(Stored data)
========================================

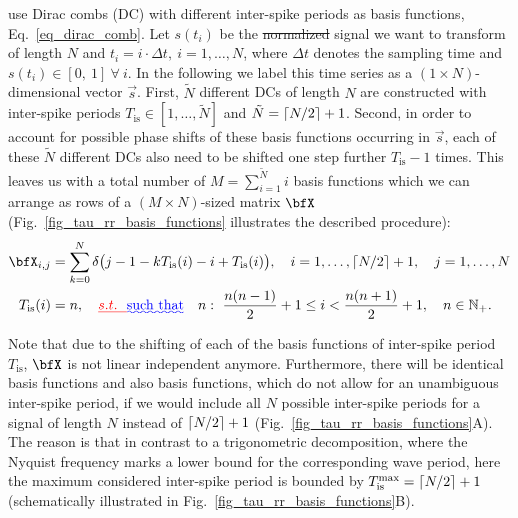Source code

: \documentclass[entropy,article,submit,pdftex,moreauthors]{Definitions/mdpi}
\DeclarePairedDelimiter\ceil{\lceil}{\rceil}
\providecommand{\DIFadd}[1]{{\protect\color{blue}\uwave{#1}}} %
\providecommand{\DIFdel}[1]{{\protect\color{red}\sout{#1}}}                      %
\providecommand{\DIFaddbegin}{} %
\providecommand{\DIFaddend}{} %
\providecommand{\DIFdelbegin}{} %
\providecommand{\DIFdelend}{} %
\begin{document}
\DIFadd{Here we propose to }\DIFaddend use Dirac combs (DC) with 
different inter-spike periods as basis functions, Eq.~\eqref{eq_dirac_comb}. Let $s(t_i)$ be the \DIFdelbegin \DIFdel{normalized }\DIFdelend \DIFaddbegin \DIFadd{min-max-normalized }\DIFaddend signal we want to transform of length $N$ and 
$t_i=i\cdot \Delta t,~i=1,\ldots,N$, where $\Delta t$ denotes the sampling time and $s(t_i) \in [0,\ 1]\ \forall\ i$. In the following we label this time series as a $(1\times N)$-dimensional 
vector $\vec{s}$. 
First, $\tilde{N}$ different DCs of length $N$ are constructed with inter-spike periods $T_\text{is} \in [1,\ldots,\tilde{N}]$ and $\tilde{N}=\ceil*{N/2}+1$. Second, in order to account 
for possible phase shifts of 
these basis functions occurring in $\vec{s}$, each of these $\tilde{N}$ different DCs also need to be shifted one step further $T_\text{is}-1$ times. This leaves us with a total number of 
$M = \sum_{i=1}^{\tilde{N}}i$ 
basis functions which we can arrange as rows of a $(M\times N)$-sized matrix $\bfX$
(Fig.~\ref{fig_tau_rr_basis_functions} illustrates the described procedure):
\begin{align}
\label{eq_basis_matrix} 
\bfX_{i,j} &= \sum_{k=0}^{N}\delta\bigl(j-1-kT_\text{is}(i)-i+T_\text{is}(i) \bigr), \quad i=1,\dots,\ceil*{N/2}+1, \quad j=1,\dots,N\\
\label{eq_T_is} T_\text{is}(i)&= n, \quad \DIFdelbegin \DIFdel{s.t.~~ }\DIFdelend \DIFaddbegin \DIFadd{\text{such that}}\quad \DIFaddend n:~ \frac{n(n-1)}{2} + 1 \leq i <  \frac{n(n+1)}{2} + 1,\quad n \in \mathbb{N}_+.
\end{align}

Note that due to the shifting of each of the basis functions of inter-spike period $T_\text{is}$, $\bfX$ is not linear independent anymore. 
Furthermore, there will be identical basis functions and also basis functions, which do not allow for an unambiguous inter-spike period, 
if we would include all $N$ possible inter-spike periods for a signal of length $N$ instead of $\ceil*{N/2}+1$ (Fig.~\ref{fig_tau_rr_basis_functions}A).
The reason is that in contrast to a trigonometric decomposition, where the Nyquist frequency marks a lower bound for the corresponding wave period, here 
the maximum considered inter-spike period is bounded by $T_{\text{is}}^{\text{max}} = \ceil*{N/2}+1$ (schematically illustrated in 
Fig.~\ref{fig_tau_rr_basis_functions}B). 
\DIFdelbegin %
\DIFdelend 
\end{document}

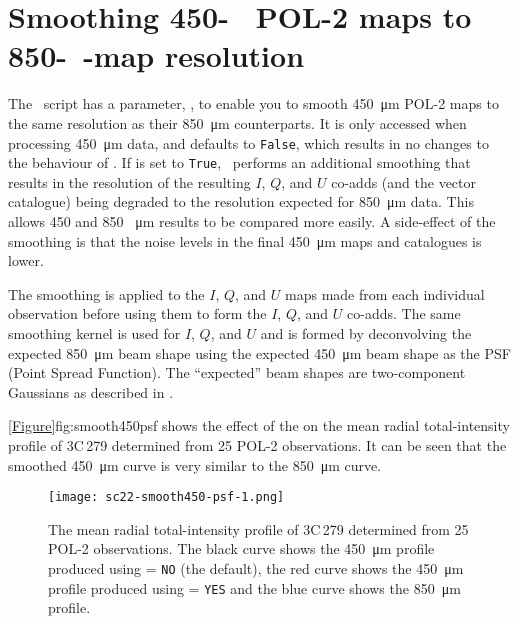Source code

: \section{Smoothing 450-\SI{}{\textbf{\micro\metre}}
POL-2 maps to 850-\SI{}{\textbf{\micro\metre}}-map resolution}

The \poltwomap\ script has a parameter, , to enable you to smooth
\SI{450}{\micro\metre} POL-2 maps to the same resolution as their \SI{850}{\micro\metre}
counterparts. It is only accessed when processing \SI{450}{\micro\metre} data, and defaults
to \texttt{False}, which results in no changes to the behaviour of \poltwomap. If
 is set to \texttt{True}, \poltwomap\ performs an additional smoothing
that results in the resolution of the resulting
$I$, $Q$, and $U$ co-adds (and the vector catalogue) being degraded to the resolution expected
for \SI{850}{\micro\metre} data. This allows 450 and 850 \SI{}{\micro\metre} results to be
compared more easily. A side-effect of the smoothing is that the noise
levels in the final \SI{450}{\micro\metre} maps and catalogues is lower.

The smoothing is applied to the $I$, $Q$, and $U$ maps made from each
individual observation before using them to form the $I$, $Q$, and $U$ co-adds. The
same smoothing kernel is used for $I$, $Q$, and $U$ and is formed by deconvolving the
expected \SI{850}{\micro\metre} beam shape using the expected
\SI{450}{\micro\metre} beam shape as the PSF (Point Spread Function). The
``expected'' beam shapes are two-component Gaussians as described in
\cite{dempsey12}.

\cref{Figure}{fig:smooth450psf}{} shows the effect of the  on
the mean radial total-intensity profile of 3C\,279 determined from 25 POL-2
observations. It can be seen that the smoothed \SI{450}{\micro\metre} curve is
very similar to the \SI{850}{\micro\metre} curve.

\begin{figure}[ht!]
\begin{center}
\texttt{[image: sc22-smooth450-psf-1.png]}
\caption [PSF plot showing the effect of the \poltwomap\  parameter.]{
  The mean radial total-intensity profile of 3C\,279 determined from 25 POL-2 observations.
  The black curve shows the \SI{450}{\micro\metre} profile produced using
   = \texttt{NO} (the default), the red curve shows the \SI{450}{\micro\metre}
  profile produced using  = \texttt{YES} and the blue curve shows the
  \SI{850}{\micro\metre} profile.
\label{fig:smooth450psf}
}
\end{center}
\end{figure}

========================================

[Task to carry out]: In the entries above, find the line with "these basis functions" and the line with "The \poltwomap\ script". Return exactly those lines and all the ones between them, pictures excluded.

[Response box]:
these basis functions occurring in $\vec{s}$, each of these $\tilde{N}$ different DCs also need to be shifted one step further $T_\text{is}-1$ times. This leaves us with a total number of 
$M = \sum_{i=1}^{\tilde{N}}i$ 
basis functions which we can arrange as rows of a $(M\times N)$-sized matrix $\bfX$
(Fig.~\ref{fig_tau_rr_basis_functions} illustrates the described procedure):
\begin{align}
\label{eq_basis_matrix} 
\bfX_{i,j} &= \sum_{k=0}^{N}\delta\bigl(j-1-kT_\text{is}(i)-i+T_\text{is}(i) \bigr), \quad i=1,\dots,\ceil*{N/2}+1, \quad j=1,\dots,N\\
\label{eq_T_is} T_\text{is}(i)&= n, \quad \DIFdelbegin \DIFdel{s.t.~~ }\DIFdelend \DIFaddbegin \DIFadd{\text{such that}}\quad \DIFaddend n:~ \frac{n(n-1)}{2} + 1 \leq i <  \frac{n(n+1)}{2} + 1,\quad n \in \mathbb{N}_+.
\end{align}

Note that due to the shifting of each of the basis functions of inter-spike period $T_\text{is}$, $\bfX$ is not linear independent anymore. 
Furthermore, there will be identical basis functions and also basis functions, which do not allow for an unambiguous inter-spike period, 
if we would include all $N$ possible inter-spike periods for a signal of length $N$ instead of $\ceil*{N/2}+1$ (Fig.~\ref{fig_tau_rr_basis_functions}A).
The reason is that in contrast to a trigonometric decomposition, where the Nyquist frequency marks a lower bound for the corresponding wave period, here 
the maximum considered inter-spike period is bounded by $T_{\text{is}}^{\text{max}} = \ceil*{N/2}+1$ (schematically illustrated in 
Fig.~\ref{fig_tau_rr_basis_functions}B). 
\DIFdelbegin %
\DIFdelend 
\end{document}

Source code

: \section{Smoothing 450-\SI{}{\textbf{\micro\metre}}
POL-2 maps to 850-\SI{}{\textbf{\micro\metre}}-map resolution}

The \poltwomap\ script has a parameter, , to enable you to smooth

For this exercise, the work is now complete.